Reddit has published its latest transparency report, which details all the content removals and enforcement actions that the platform has taken over the last year.
As an overall summary of the key notes, Reddit says that it:
- Removed 53M pieces of content in total, mostly for spam and content manipulation (e.g. brigading and vote cheating), exclusive of legal/copyright removals, which we track separately.
- Removed 222k pieces of content, 55.9k accounts, and 21.9k subreddits for Content Policy violations
- Quarantined 256 subreddits
"Quarantined" communities, it's worth noting, are subreddits which don't necessarily break the platform's rules, but have been found to be sharing highly offensive or misleading content. Quarantined communities display a warning which requires users to explicitly opt-in before viewing, limiting exposure - and often, according to Reddit, prompting members to re-think their posting practices.
As per Reddit:
"The vast majority of content removals on Reddit are executed within individual subreddits by Mods. In 2019, Mods removed 84,140,588 pieces of content from Reddit. This represents the vast majority of all non-spam content removals on Reddit in 2019. These removals are largely based on individual subreddit rules that are unique to each community and set by the moderators and communities themselves. While there may be overlap between enforcement of these rules and the Reddit Content Policy, Moderator actions are entirely separate from removals carried out by Reddit Administrators."
As you can see in the chart above, the overall amount of content removed by Reddit in 2019 was only a tiny fraction of the platform's overall activity. For comparison, in 2018, Reddit mods removed 50,374,368 pieces of content.
In addition to this, Reddit notes that it received 110 requests from government entities to remove content, of which it complied with 37.3%. The platform says that it also removed around 5x more content for copyright infringement than in 2018, "largely due to copyright notices for adult-entertainment and notices targeting pieces of content that had already been removed".

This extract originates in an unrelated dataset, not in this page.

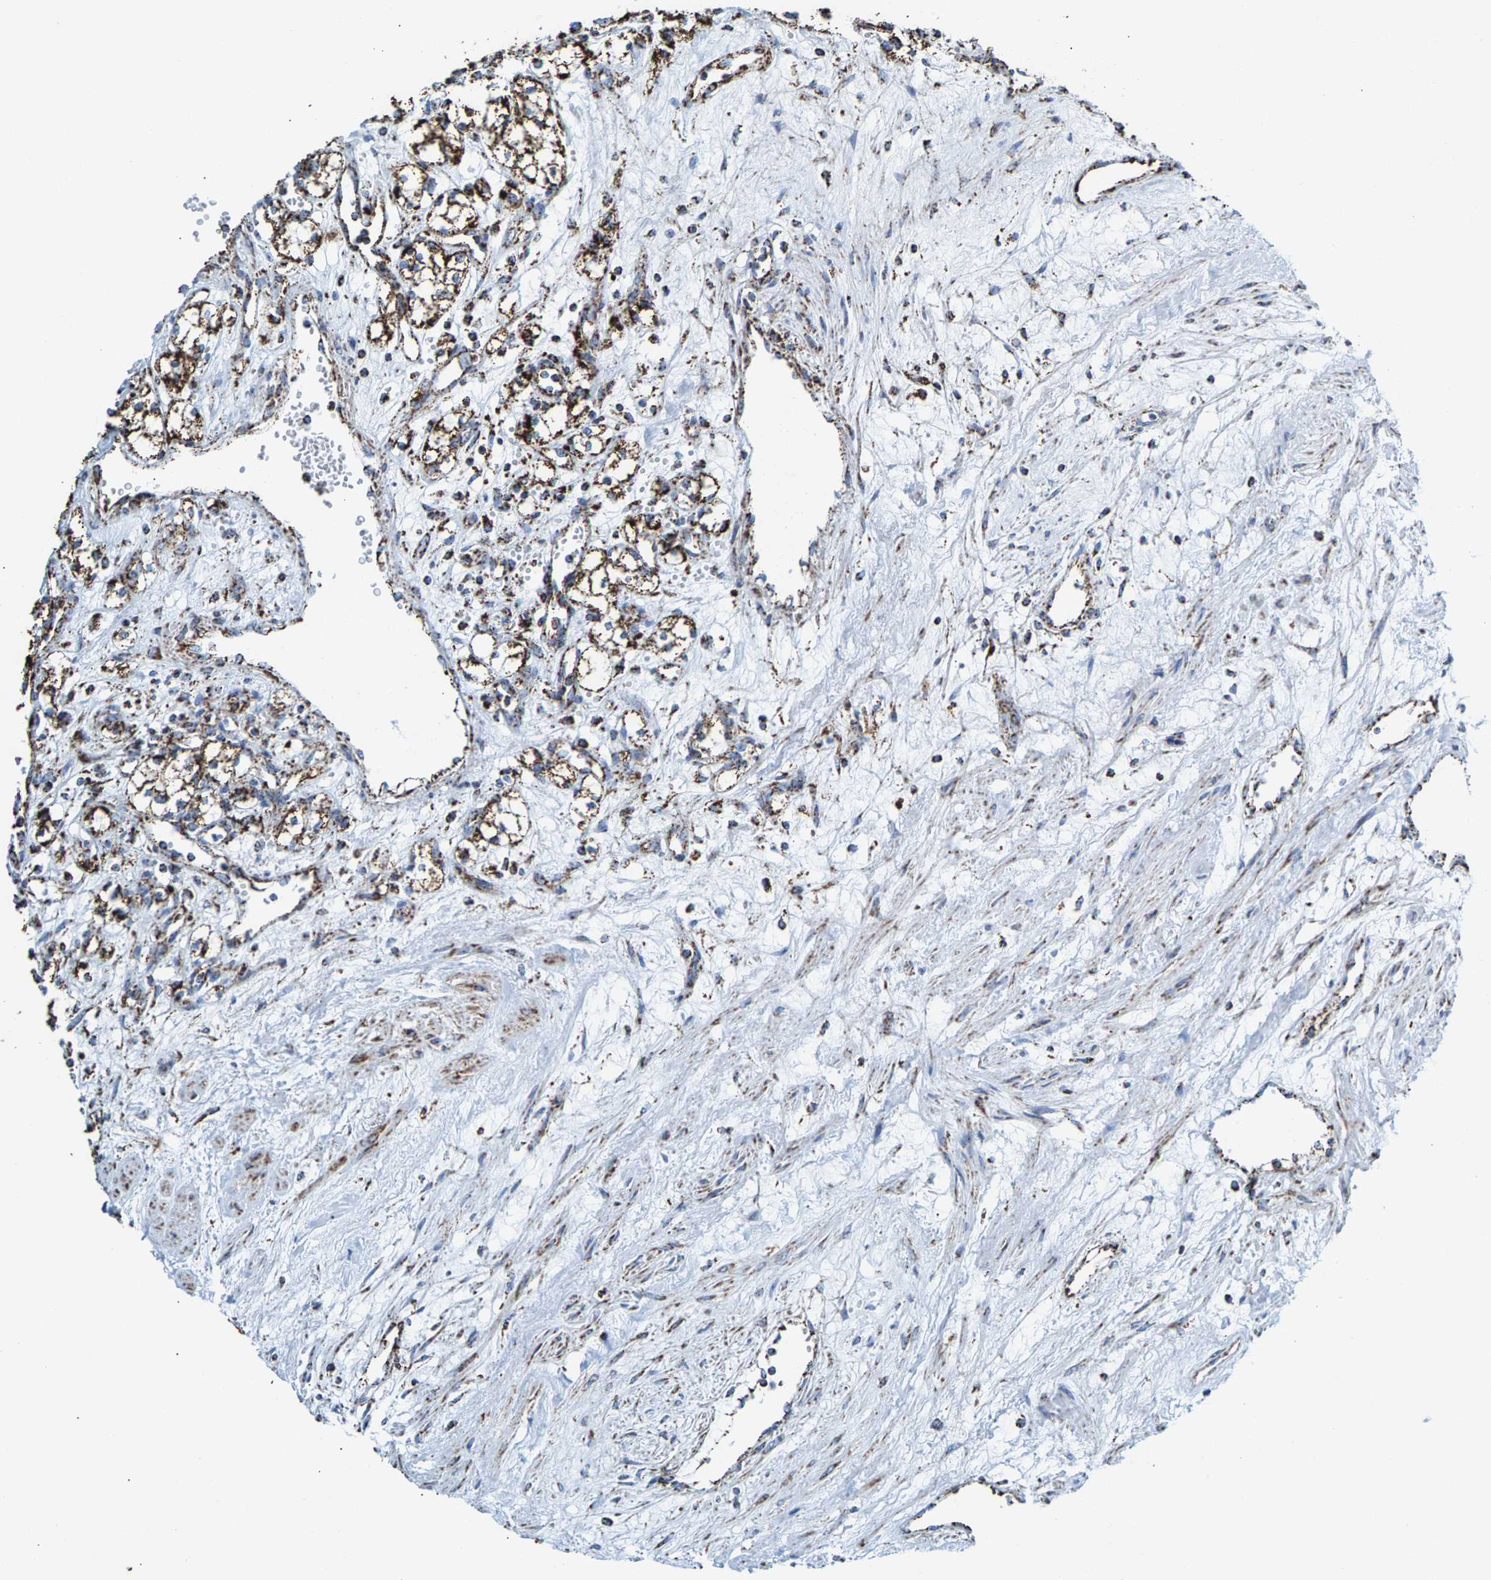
{"staining": {"intensity": "strong", "quantity": ">75%", "location": "cytoplasmic/membranous"}, "tissue": "renal cancer", "cell_type": "Tumor cells", "image_type": "cancer", "snomed": [{"axis": "morphology", "description": "Adenocarcinoma, NOS"}, {"axis": "topography", "description": "Kidney"}], "caption": "Adenocarcinoma (renal) stained for a protein (brown) shows strong cytoplasmic/membranous positive expression in about >75% of tumor cells.", "gene": "ECHS1", "patient": {"sex": "male", "age": 59}}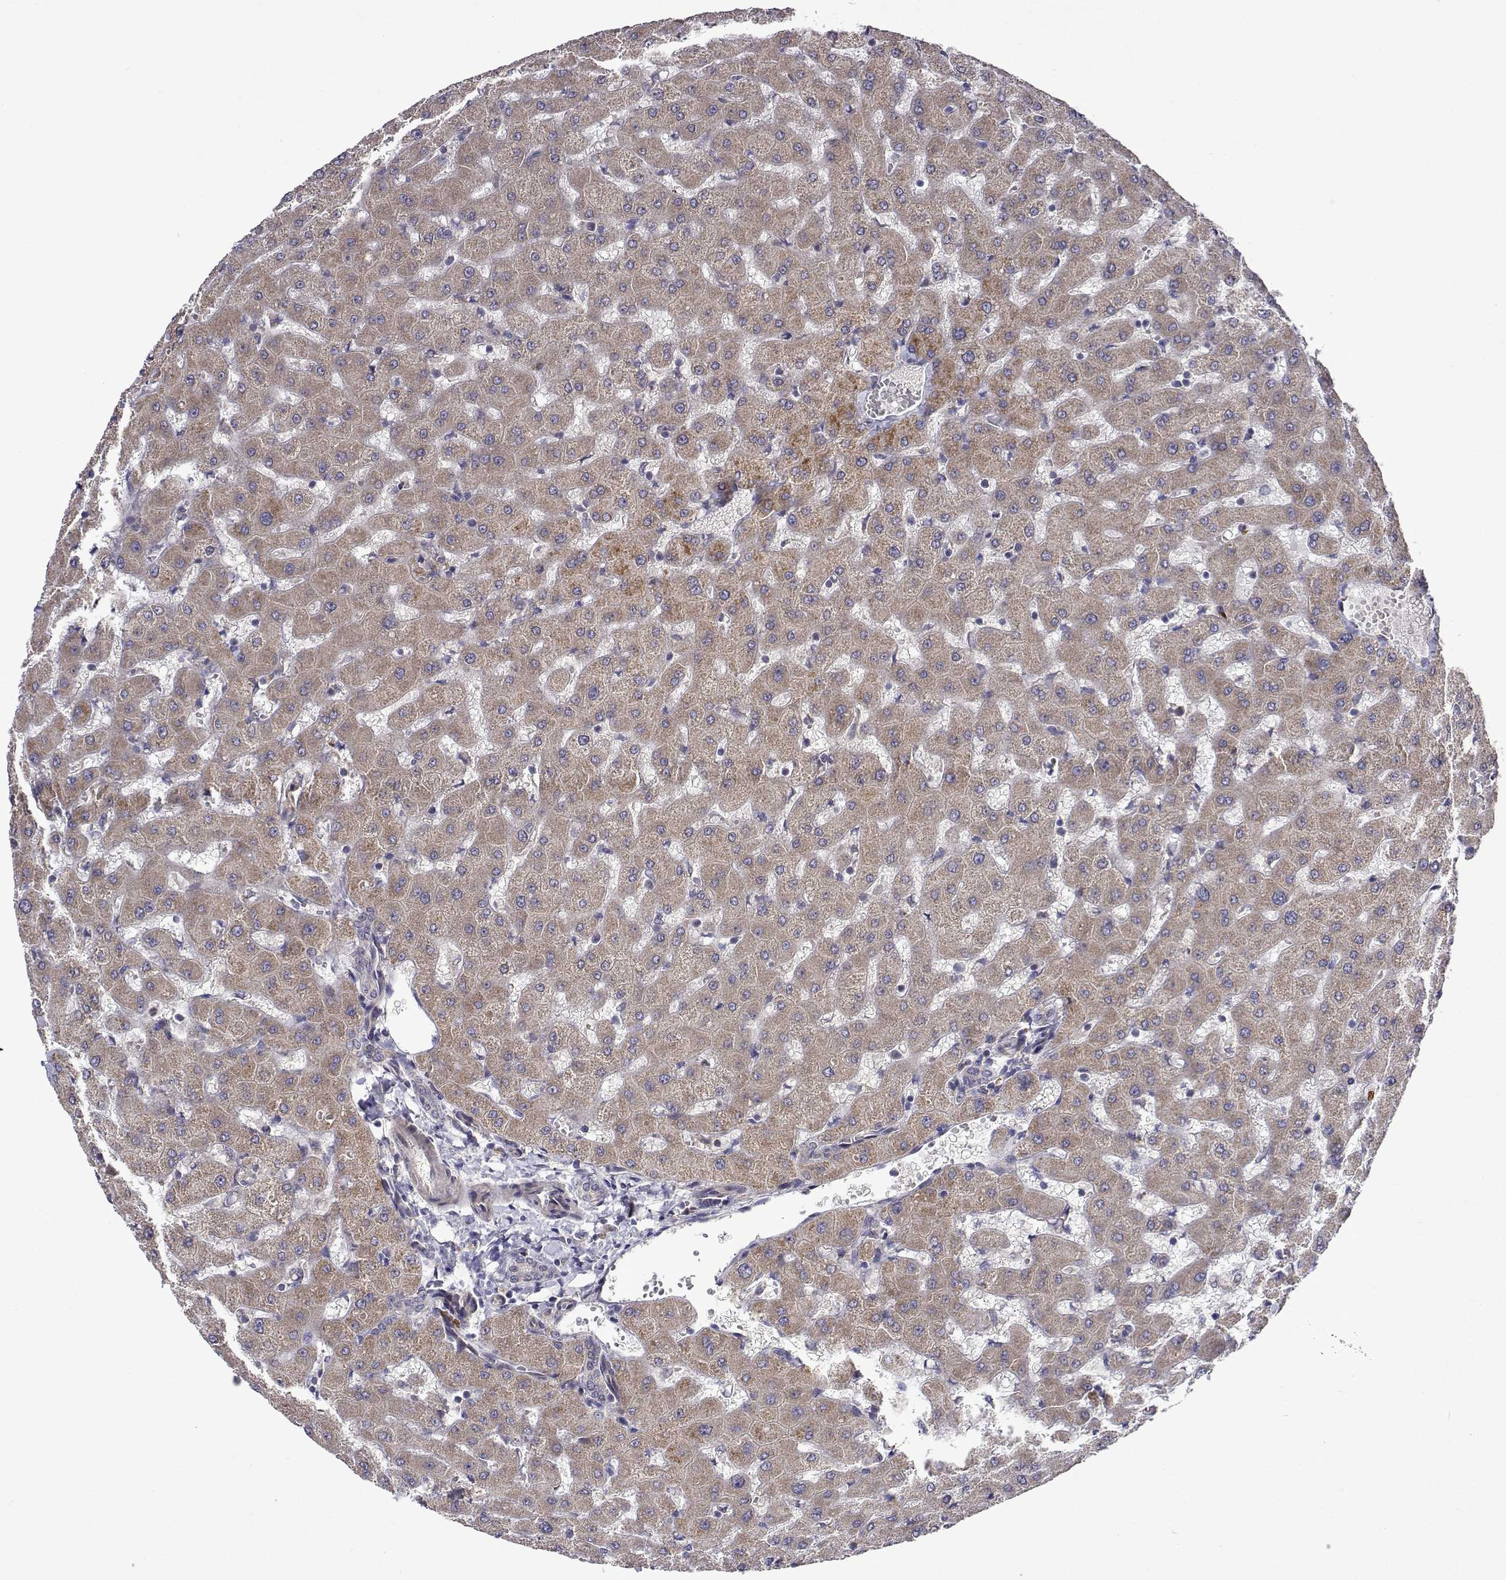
{"staining": {"intensity": "negative", "quantity": "none", "location": "none"}, "tissue": "liver", "cell_type": "Cholangiocytes", "image_type": "normal", "snomed": [{"axis": "morphology", "description": "Normal tissue, NOS"}, {"axis": "topography", "description": "Liver"}], "caption": "Histopathology image shows no protein positivity in cholangiocytes of unremarkable liver.", "gene": "TARBP2", "patient": {"sex": "female", "age": 63}}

It's interesting to see how Reddit is working to maintain its platform rules, and keep subreddits in line with community standards. Once considered one of the more open platforms, where people could share pretty much anything they wanted, the company is working to improve its standing in order to secure more ad spend. In order to do that, Reddit needs to underline its brand safety credentials, and the data here suggests that it is improving in this regard.